GURPS Space Atlas
- Cover art by Alan Gutierrez
- Designers: Steve Jackson; William A. Barton;
- Publishers: Steve Jackson Games
- Publication: 1988; 38 years ago
- Genres: Science fiction
- Systems: GURPS

= GURPS Space Atlas =

Supplement for the roleplaying game GURPS published by Steve Jackson Games

GURPS Space Atlas is a supplement published by Steve Jackson Games in 1988 for the science fiction role-playing game GURPS Space, which uses the rules of GURPS (Generic Universal Role-Playing System).

==Publication history==
GURPS Space Atlas, the first in a series of supplements of planets and planetary systems published by Steve Jackson Games for use with GURPS Space campaigns.

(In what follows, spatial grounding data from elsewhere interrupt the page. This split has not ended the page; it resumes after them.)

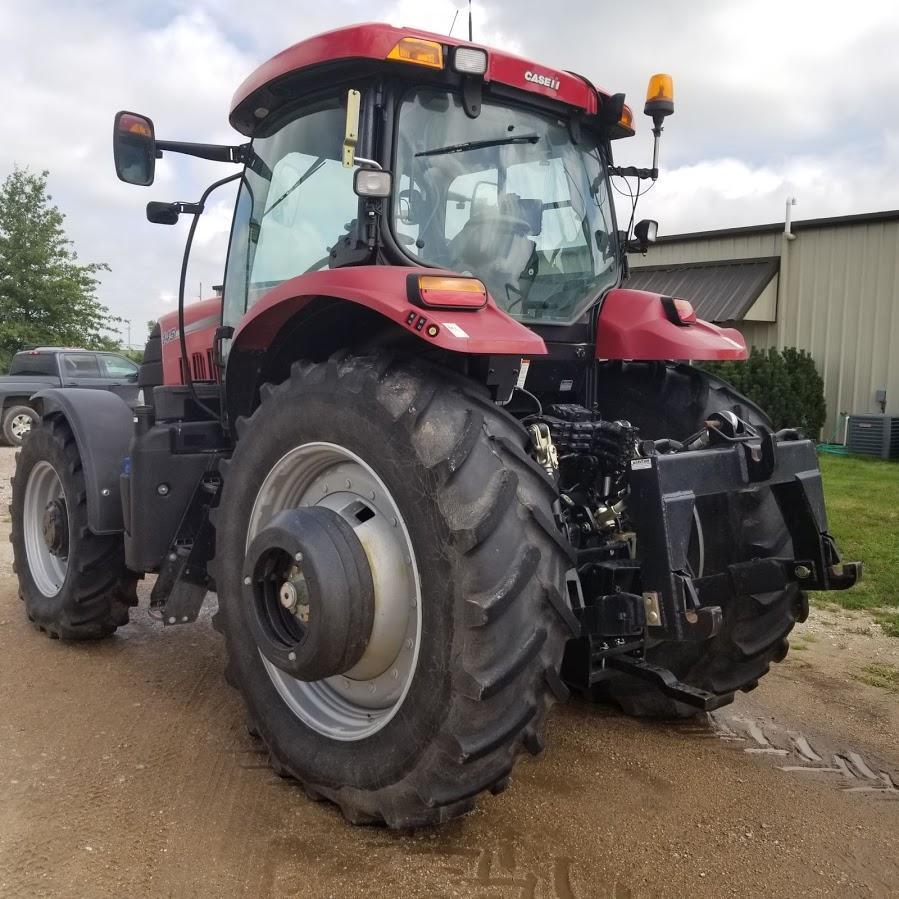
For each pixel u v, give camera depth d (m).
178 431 3.55
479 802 2.75
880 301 13.26
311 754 2.64
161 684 3.76
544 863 2.41
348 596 2.43
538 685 2.27
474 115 2.96
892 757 3.21
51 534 4.22
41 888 2.24
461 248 2.98
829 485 9.70
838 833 2.63
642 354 3.28
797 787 2.94
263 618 2.68
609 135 3.56
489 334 2.30
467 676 2.17
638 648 2.97
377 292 2.40
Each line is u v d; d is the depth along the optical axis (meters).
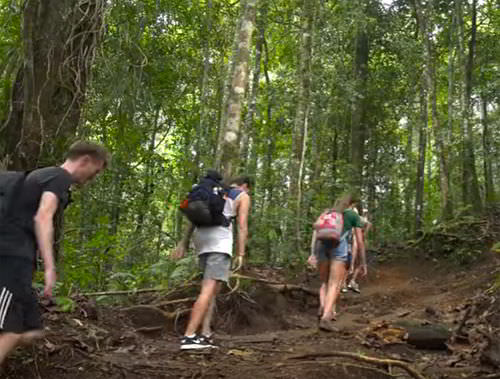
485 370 4.92
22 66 5.96
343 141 22.31
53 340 4.70
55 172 3.47
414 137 27.05
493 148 21.80
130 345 5.41
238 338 6.32
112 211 10.85
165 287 7.68
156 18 10.03
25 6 5.67
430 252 13.88
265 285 8.21
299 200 13.24
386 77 20.66
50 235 3.32
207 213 5.43
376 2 19.59
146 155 11.80
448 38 19.97
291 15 16.98
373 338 6.04
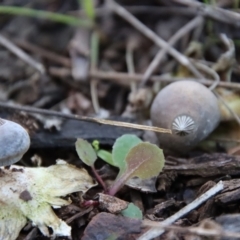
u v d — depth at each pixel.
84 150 0.30
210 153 0.31
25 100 0.38
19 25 0.42
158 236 0.27
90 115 0.36
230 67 0.36
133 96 0.36
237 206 0.28
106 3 0.41
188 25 0.39
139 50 0.40
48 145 0.32
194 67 0.37
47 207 0.28
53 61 0.40
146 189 0.29
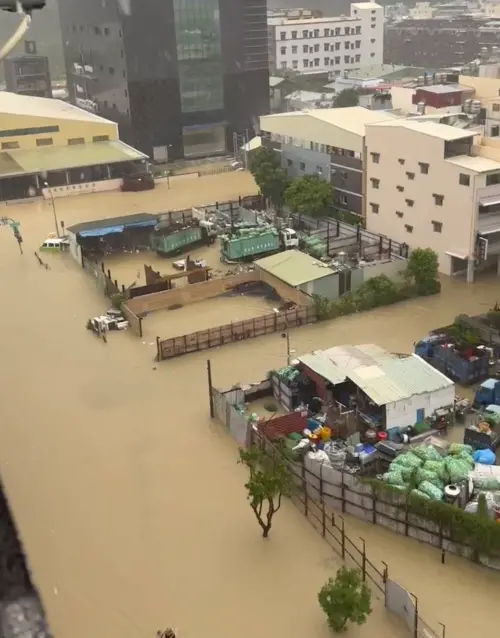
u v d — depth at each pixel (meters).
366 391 28.88
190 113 89.12
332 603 19.53
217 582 22.06
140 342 39.31
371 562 22.44
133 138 87.44
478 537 21.80
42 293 47.19
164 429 30.61
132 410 32.28
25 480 27.47
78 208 69.44
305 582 21.92
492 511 22.89
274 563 22.73
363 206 53.59
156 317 42.66
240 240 49.81
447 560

It was designed by Steve Jackson and William A. Barton, with cover art by Alan Gutierrez. It contains details of 28 star system in the Old Frontiers sector of the GURPS universe, as well as two or three adventure ideas for each system.

In the 2014 book Designers & Dragons: The '80s, game historian Shannon Appelcline noted that the "GURPS Space Atlases (1988–1991), GURPS Space Bestiary (1990) and GURPS Aliens (1990) helped fill out the GURPS Space world."

==Reception==
In the January 1989 edition of Games International (Issue 2), James Wallis noted that "The diversity of planets is wide, although only two systems contain their own sentient life forms." He concluded by giving this book an above-average rating of 4 out of 5, saying, "This is a useful addition for the referee who likes to base adventures on other people's groundwork, or lacks the imagination to create their own systems."